Kejriwal Slams Modi Over Fresh NEET Re-Exam Irregularities
Synopsis
Key Takeaways
AAP convenor Arvind Kejriwal on Sunday, 19 July 2026, launched a sharp attack on Prime Minister Narendra Modi over fresh reports of irregularities in the re-NEET examination, asking how a government that cannot conduct a single exam properly can claim to run the country.
In a post on X, Kejriwal wrote: 'Re-NEET exam ke natajon mein bhi ab bhari gadbadi samne aa rahi hai. Bechare bachche jayen to jayen kahan?' — translated: 'Massive irregularities are now surfacing in the re-NEET exam results too. Where are these poor children supposed to go?' He directly addressed the Prime Minister: 'Mr Modi, if you cannot conduct even one exam properly, how will you run the country? In 12 years, you have destroyed the nation.'
Context
The National Eligibility cum Entrance Test (NEET) is the sole national entrance examination for undergraduate medical admissions — MBBS and BDS courses — across India. It was made the single mandatory gateway in 2016 following a Supreme Court order that replaced multiple state-level tests. The exam is conducted by the National Testing Agency (NTA), an autonomous body established in 2017 under the Ministry of Education.
A re-examination was ordered after widespread allegations of paper leaks and result anomalies surfaced in the original NEET-UG cycle. Kejriwal's post signals that, in his assessment, the re-examination has now produced its own set of irregularities — compounding the crisis for medical aspirants.
Policy Backdrop
The NTA has faced sustained scrutiny over its handling of high-stakes national examinations. Opposition parties have repeatedly framed successive exam controversies as evidence of systemic governance failure in the education sector. Petitions challenging the conduct of NEET have been heard at the Supreme Court of India, and demands for a structural overhaul of the NTA have grown louder across political and civil-society circles.

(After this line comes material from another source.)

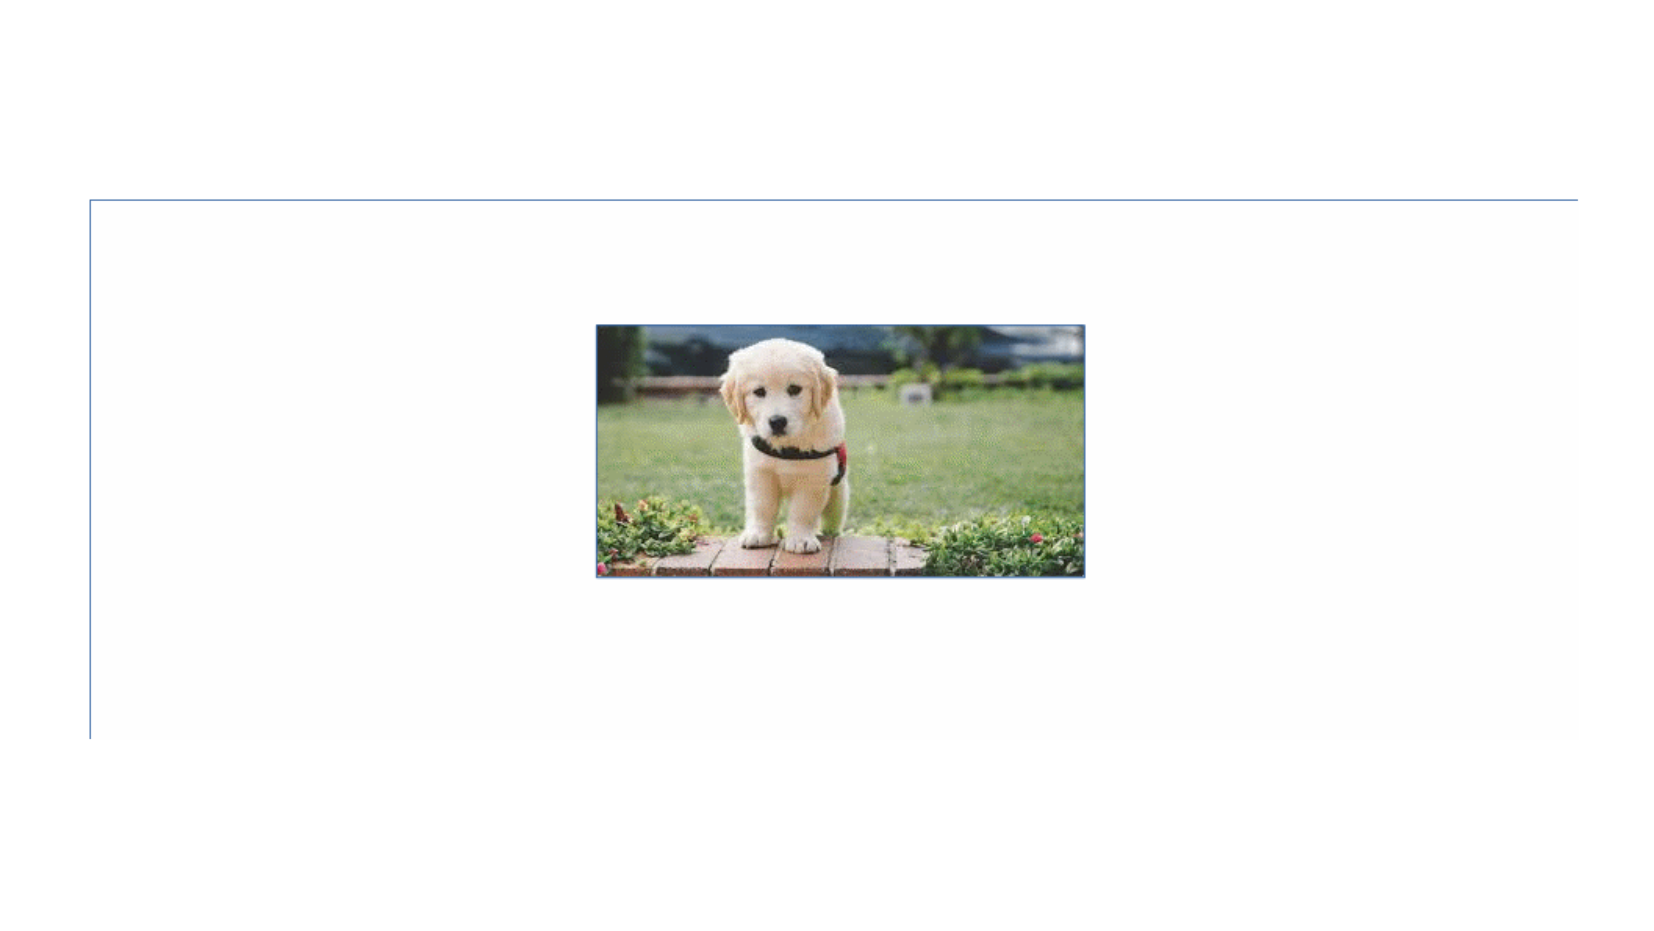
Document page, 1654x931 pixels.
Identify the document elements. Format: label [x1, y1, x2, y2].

Kejriwal's reference to '12 years' places the accountability squarely on the Bharatiya Janata Party-led central government, which has been in power since May 2014. The AAP has consistently positioned itself as a champion of education reform, pointing to its own school-improvement record in Delhi as a contrast to what it calls central neglect.
Stakeholders and Impact
The primary victims of repeated examination failures are medical aspirants, many of them from underprivileged and middle-class families who invest years of preparation and significant financial resources in a single high-pressure test. Each cycle of irregularities delays admissions, disrupts academic calendars, and erodes confidence in the examination system.
Beyond individual students, the credibility of India's centralised medical admissions architecture is at stake. Coaching institutes, universities, and state governments that surrendered their own entrance processes to NEET now find themselves without an alternative mechanism should the national exam continue to falter.
What's Next
Pending Supreme Court hearings on NEET-related petitions will be closely watched for any directions on result validity, compensation for affected candidates, or interim relief. Pressure is also building on the government to announce concrete reforms to the NTA's governance structure before the next examination cycle begins.
With the Parliament session providing a platform for opposition questions, the NEET controversy is likely to intensify as a flashpoint between the ruling coalition and parties like AAP, which have made education accountability a central electoral and legislative theme.